Power tap: bond issuers should take the money and run
When Sinopec this week tapped three of the five tranches from its record breaking $5bn April issue, it joined a select group of savvy issuers who are reopening existing bonds to take more for less. Tighter spreads and abundant liquidity make for cheaper deals. Borrowers with further funding needs should consider a quick and easy return to the market.
Recent taps by Asian issuers have been met with rich demand. China Overseas Land and Investment (COLI) saw so much interest for its tap on June 5 that it added a new 20 year bond into the bargain.
COLI was following ICICI, which reopened its 4.8% 2019s on May 29 to great success, pricing inside its existing curve. According to bankers, this was the first time an Asian issuer had managed to price a tap inside the existing bond.
And then came Sinopec. The oil giant made across the board savings of up to 45bp with its June 9 offering just two months after pricing its original bond. Demand for yield coupled with increased liquidity driven by redemptions and by bond fund inflows over the last couple of weeks meant that the borrower was opening its tap into receptive markets.
Sinopec was the ultimate opportunist. It had more to raise this year and with its own bonds trading well in secondary and investors looking to put their money to work, it made a quick return.
It’s not just the saving that makes doing a tap worthwhile. It’s also cutting out the usual grind and being able to go home early, safe in the knowledge that the bonds are safely ensconced with accounts that were clamouring for them. Unlike a new issue, extensive marketing is not required — people know the name, the bonds are already trading, price discovery is unnecessary and in cases like the dramatically oversubscribed Sinopec deal, demand is already there.
In addition, the issuer does not need to go through the whole regulatory process as the docs are already in order. Of course, not every borrower can issue a tap — it depends on what kind of set-up they have. A debutant may not find the same demand as a well-known and liquid SOE like Sinopec.
Another potential concern is that if an issuer is saving, investors are losing out — which raises the question of why they should buy a new issue when they can get a better price in the secondary market. Before ICICI, borrowers wanting to tap had to pay at least a 5bp concession.

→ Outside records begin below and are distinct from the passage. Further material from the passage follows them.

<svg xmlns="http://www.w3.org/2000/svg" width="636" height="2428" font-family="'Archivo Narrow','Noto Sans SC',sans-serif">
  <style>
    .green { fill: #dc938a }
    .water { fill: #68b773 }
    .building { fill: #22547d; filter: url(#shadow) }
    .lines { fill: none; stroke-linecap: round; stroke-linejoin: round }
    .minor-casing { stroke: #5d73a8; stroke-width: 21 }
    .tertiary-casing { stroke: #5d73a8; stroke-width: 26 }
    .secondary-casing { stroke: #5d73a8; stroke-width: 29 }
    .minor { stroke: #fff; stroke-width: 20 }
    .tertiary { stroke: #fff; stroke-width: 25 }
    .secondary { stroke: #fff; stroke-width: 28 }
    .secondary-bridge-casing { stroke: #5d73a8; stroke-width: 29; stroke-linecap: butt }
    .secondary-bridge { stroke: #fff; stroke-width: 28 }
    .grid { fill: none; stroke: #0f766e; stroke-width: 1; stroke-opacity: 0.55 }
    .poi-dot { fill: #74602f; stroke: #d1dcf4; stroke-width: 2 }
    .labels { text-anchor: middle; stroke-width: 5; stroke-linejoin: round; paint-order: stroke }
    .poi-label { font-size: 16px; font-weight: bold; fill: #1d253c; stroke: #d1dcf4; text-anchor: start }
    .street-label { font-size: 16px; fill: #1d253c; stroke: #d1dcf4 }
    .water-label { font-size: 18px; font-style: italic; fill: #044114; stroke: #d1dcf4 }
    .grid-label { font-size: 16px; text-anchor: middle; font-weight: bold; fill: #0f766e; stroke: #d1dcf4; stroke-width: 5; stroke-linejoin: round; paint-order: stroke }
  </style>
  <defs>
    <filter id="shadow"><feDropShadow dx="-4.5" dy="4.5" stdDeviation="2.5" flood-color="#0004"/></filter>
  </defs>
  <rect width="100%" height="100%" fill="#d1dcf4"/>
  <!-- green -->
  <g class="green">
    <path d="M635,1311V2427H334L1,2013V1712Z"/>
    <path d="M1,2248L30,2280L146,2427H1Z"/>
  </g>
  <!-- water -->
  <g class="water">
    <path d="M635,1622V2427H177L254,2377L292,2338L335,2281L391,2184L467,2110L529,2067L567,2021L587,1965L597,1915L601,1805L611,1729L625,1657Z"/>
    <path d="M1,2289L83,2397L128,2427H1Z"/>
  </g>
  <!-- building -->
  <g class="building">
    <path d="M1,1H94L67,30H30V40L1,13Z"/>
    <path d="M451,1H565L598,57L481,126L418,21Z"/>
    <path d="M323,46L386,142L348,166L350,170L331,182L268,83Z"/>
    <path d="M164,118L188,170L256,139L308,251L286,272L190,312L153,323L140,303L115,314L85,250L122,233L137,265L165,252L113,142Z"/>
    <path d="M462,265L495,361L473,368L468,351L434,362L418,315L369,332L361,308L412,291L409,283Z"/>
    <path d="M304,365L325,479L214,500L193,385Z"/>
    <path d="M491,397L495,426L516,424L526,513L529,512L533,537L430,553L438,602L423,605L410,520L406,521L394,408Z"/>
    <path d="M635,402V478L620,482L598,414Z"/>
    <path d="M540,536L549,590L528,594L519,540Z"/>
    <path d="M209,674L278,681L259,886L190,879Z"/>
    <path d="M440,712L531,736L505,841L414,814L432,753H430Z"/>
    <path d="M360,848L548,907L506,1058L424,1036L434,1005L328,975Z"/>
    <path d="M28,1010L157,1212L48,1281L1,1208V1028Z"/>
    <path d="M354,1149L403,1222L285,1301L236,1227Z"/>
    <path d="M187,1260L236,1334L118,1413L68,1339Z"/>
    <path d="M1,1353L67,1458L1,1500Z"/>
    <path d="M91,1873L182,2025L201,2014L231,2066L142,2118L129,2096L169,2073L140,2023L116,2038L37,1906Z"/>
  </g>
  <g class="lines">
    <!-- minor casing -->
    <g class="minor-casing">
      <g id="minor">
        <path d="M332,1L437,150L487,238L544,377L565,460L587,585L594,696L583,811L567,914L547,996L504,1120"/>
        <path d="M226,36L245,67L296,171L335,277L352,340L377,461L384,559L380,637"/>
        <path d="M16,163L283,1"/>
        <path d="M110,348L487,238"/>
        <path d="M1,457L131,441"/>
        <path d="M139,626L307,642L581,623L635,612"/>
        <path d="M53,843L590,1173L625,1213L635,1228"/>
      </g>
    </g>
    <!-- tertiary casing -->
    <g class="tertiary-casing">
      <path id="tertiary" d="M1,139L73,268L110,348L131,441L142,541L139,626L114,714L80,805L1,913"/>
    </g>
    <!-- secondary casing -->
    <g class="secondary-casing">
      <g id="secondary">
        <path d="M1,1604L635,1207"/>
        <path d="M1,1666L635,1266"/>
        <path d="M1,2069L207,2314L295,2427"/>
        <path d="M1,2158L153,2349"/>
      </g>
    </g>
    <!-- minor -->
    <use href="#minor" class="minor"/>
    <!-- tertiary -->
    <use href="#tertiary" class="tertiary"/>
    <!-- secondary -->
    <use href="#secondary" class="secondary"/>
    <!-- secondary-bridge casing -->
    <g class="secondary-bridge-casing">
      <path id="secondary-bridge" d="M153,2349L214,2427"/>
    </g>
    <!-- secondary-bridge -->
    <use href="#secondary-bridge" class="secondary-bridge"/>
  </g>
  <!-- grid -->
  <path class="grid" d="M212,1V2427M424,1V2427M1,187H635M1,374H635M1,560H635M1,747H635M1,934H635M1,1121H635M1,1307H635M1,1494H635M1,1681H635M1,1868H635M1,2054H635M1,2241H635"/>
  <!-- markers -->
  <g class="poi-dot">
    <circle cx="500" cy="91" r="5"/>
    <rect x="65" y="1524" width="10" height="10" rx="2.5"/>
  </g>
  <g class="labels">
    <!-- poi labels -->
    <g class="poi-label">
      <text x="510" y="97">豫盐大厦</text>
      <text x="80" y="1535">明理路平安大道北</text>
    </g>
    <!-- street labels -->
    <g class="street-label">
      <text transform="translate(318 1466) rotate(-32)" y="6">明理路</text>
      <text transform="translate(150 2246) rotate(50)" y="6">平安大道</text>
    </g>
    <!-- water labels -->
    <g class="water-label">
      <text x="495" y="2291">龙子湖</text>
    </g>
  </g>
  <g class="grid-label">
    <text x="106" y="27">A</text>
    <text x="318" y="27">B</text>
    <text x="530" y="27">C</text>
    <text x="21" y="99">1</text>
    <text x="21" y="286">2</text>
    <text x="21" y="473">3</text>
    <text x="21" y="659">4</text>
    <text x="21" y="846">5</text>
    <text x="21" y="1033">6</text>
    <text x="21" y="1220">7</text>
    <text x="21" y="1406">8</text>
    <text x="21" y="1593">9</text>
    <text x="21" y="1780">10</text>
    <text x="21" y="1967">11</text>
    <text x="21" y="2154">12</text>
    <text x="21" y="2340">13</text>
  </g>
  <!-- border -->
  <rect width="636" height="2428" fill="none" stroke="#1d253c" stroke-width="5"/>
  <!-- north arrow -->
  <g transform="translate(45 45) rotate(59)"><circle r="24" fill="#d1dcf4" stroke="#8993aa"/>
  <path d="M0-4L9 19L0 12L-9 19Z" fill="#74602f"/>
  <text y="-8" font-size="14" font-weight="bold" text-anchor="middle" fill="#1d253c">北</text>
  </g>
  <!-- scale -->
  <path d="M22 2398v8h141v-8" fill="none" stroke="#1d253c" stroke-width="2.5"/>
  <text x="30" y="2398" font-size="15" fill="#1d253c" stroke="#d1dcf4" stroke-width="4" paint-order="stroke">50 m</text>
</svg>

But taking a hit on price to get a primary allocation is also in investors' interests too. Sinopec’s original deal had an order book of $17.25bn but only saw $5bn allocated. For the $12.25bn worth of orders who missed out the first time round, buying a large chunk in the secondary market would cause pricing to move so much that — in the words of one syndicate banker — you are going to get creamed. And with secondary market trading volumes falling in May from April, investors are obviously in a buy and hold mode.
Taps are by no means always a success. But with the market in risk-on mode, rates low and liquidity abundant, opportunistic issuers could do worse than lay down fat for the winter. Or to put it more bluntly, take the money and run while it’s cheap.